We are blessed with a beautiful day on the island. Some days I find myself needing to let my day come to me and today was one of those days. I am a great believer in letting things occur with their own natural rhythm especially as I am prone to interfering with that rhythm. From time to time I need to take a little step back and let things start flowing again as they should. When I left my very serious job over ten years ago to carve out a different life for myself and my family I quickly learnt that opportunities are round every corner and if we take a little more time to just ‘be’ they will make themselves known to us.
I have spent the last ten years or so discovering all sorts of opportunities and I am amazed how one will lead naturally into another. Granted I am now at that age (as I approach 50) when life experience is beginning to play a part. That said, my latest direction towards establishing a more dedicated mindfulness clinical practice is something I feel I was born to do. Like many people I discovered mindfulness when I needed help in life. I was diagnosed with a series of debilitating pain conditions and I refused to see medication as the total answer. If I had gone down that route I feel I would have lost my connection to the world such was the dose of medication being recommended. Over the years I tried many other things to support the medication with varying success. Most things worked for a while and then stopped working. Meditation as part of my growing Buddhist faith was the only thing that lasted and this has led me to a mindfulness practice that is now deeply embedded in all I do.
I am currently on a very intensive course that focuses on mindfulness as a response to chronic illness and the clinical studies I have been engaged in are helping me to understand the breadth and depth mindfulness is capable of achieving in the human mind and body.
I see mindfulness as my primary response to my illness (fibromyalgia) and everything else as secondary. I am currently at the embryonic stage of bringing together my mindfulness practice with my dance background. These two domains are allowing me to focus on a ‘moving mindfulness’ approach that works between mind and body and back again. Exercise is a fundamental part of dealing with fibromyalgia and many other chronic illness but I want to develop a movement pattern that uses mindfulness as a guide and an aim – both at the same time. I see this work as being central to my mindfulness practice that I am on the cusp of launching.
I am delighted that so many people have signed up for my free e-course on Intuitive Journaling as this is a sacred part of my approach to writing and all things creative. In such a complex modern world I am passionate about e-learning as a way of allowing us to learn in our time and spaces. I have watched my eldest three children successfully navigate themselves through a range of distance learning courses and believe this type of learning to be capable of achieving much given that we are able to fit it into our lives as we need to. This type of individual approach to learning is best served by responsive tutors and that is what I try to be through each and every one of my courses. This year I am offering my first e-retreat which allows the participants to identify their own place to retreat into. Place, space & identity is an e-retreat over two weekends separated by four weeks of reflective exercises. Using mindfulness, journaling and environment art the retreat aims to take the concepts of place and space and consider their changing role in our identities. It is a course I contributed to back in my academic days but then the home was in performing arts. I have translated the course into a mindfulness, writing and creative genre and believe that this has actually improved it. So I am excited about this first e-retreat.

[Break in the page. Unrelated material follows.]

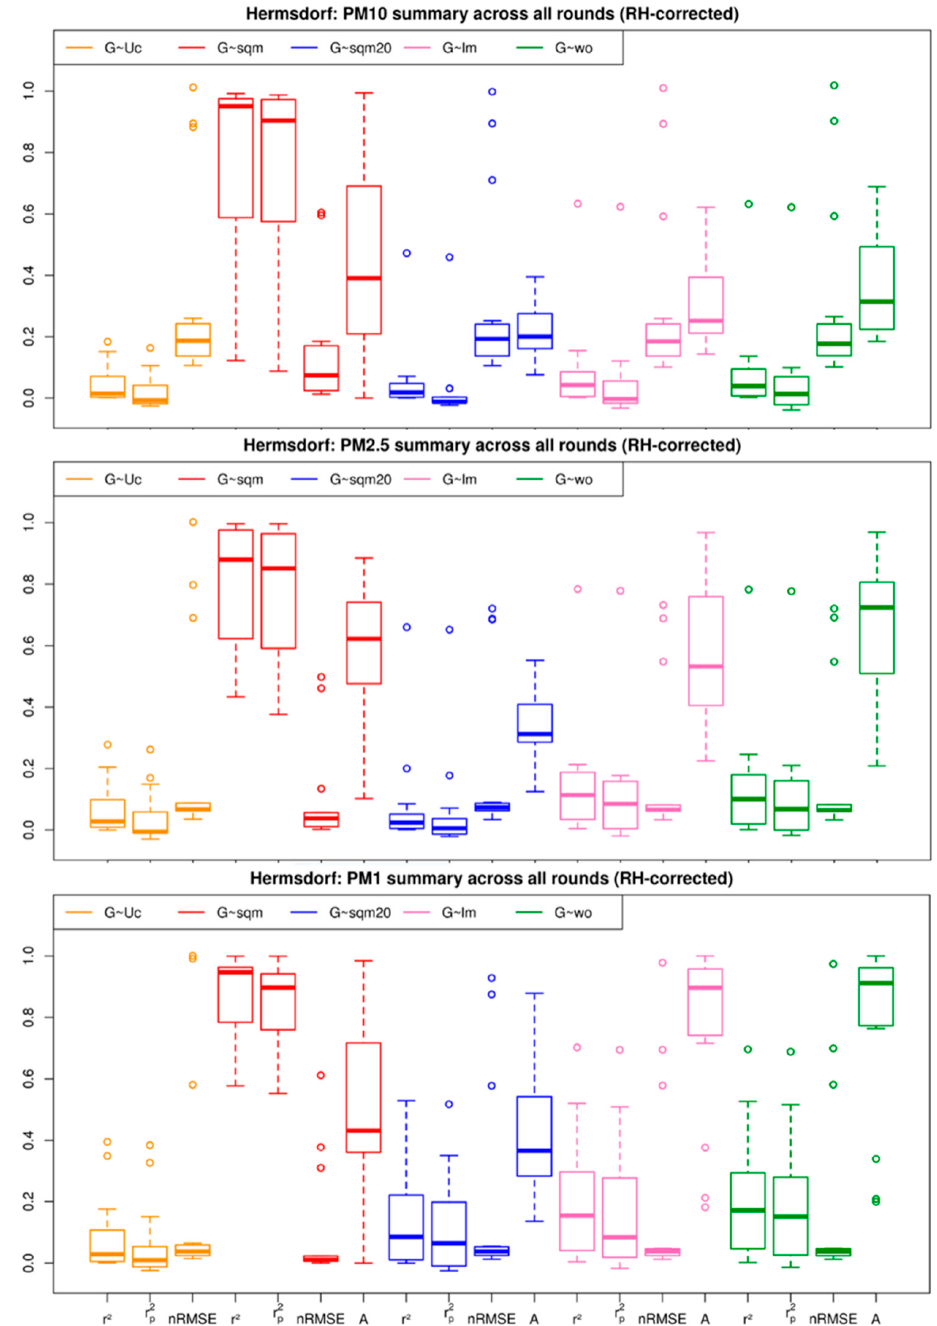
Figure 8. Summary of different correction methods, namely coefficients of determination ( r 2 ), the predicted coefficient of determination ( r 2 p ), and the normalized mean square of deviation (nRMSE) for RH corrected PM10, PM2.5 and PM1, for the measurement campaign in Berlin-Hermsdorf. The Accuracy (A) is also provided for the correlations between the Grimm 1.109 and URMBOBI 3.0 raw data (G~Uc), Grimm 1.109 and URBMOBI 3.0 corrected data using quantile method with 100% data (G~sqm), Grimm 1.109 vs. URBMOBI 3.0 corrected using quantile method with 20% data (G~sqm20), Grimm vs. URBMOBI 3.0 corrected with linear regression (G~lm), and Grimm 1.109 and URBMOBI 3.0 with all outliers removed (G~wo).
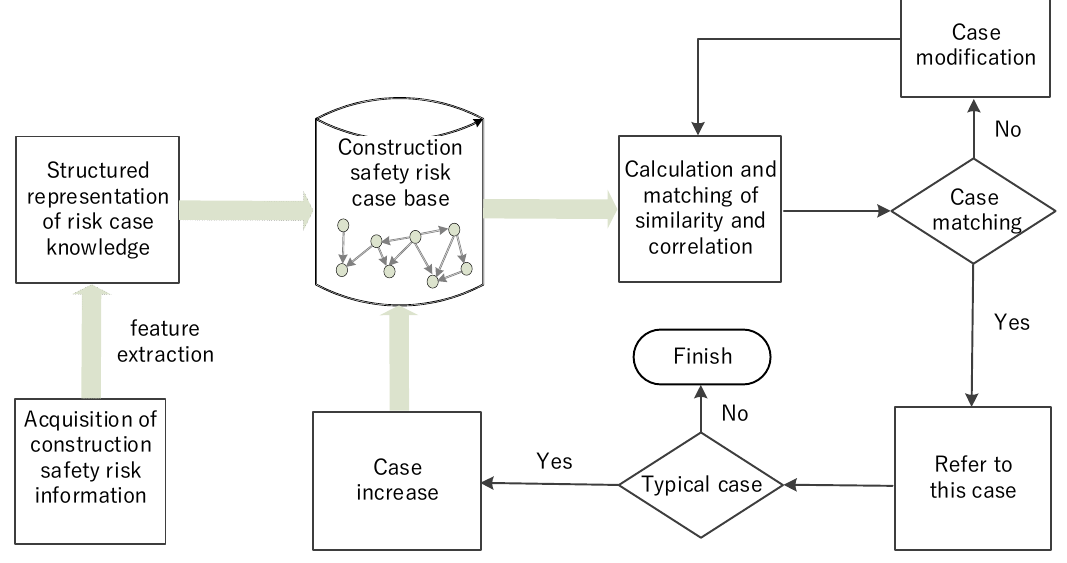
Figure 4. CBR framework for construction safety risks.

Over the next few days this retreat and my other pending e-courses will be listed on my eventbrite page. There is a link at the bottom of my website so you can keep up with what is being offered and book places. Further details are available HERE.
I maintain that life is a pursuit of lingering contentment that is actually made up of moments. My contented moments today were spent capturing images of poppies for my First World War project – Project Poppy. These moments lingered further as I collected my first crop of strawberries and arranged my own grown cut flowers into a simple green vase for the table. I do hope that you have all had some moments of contentment today.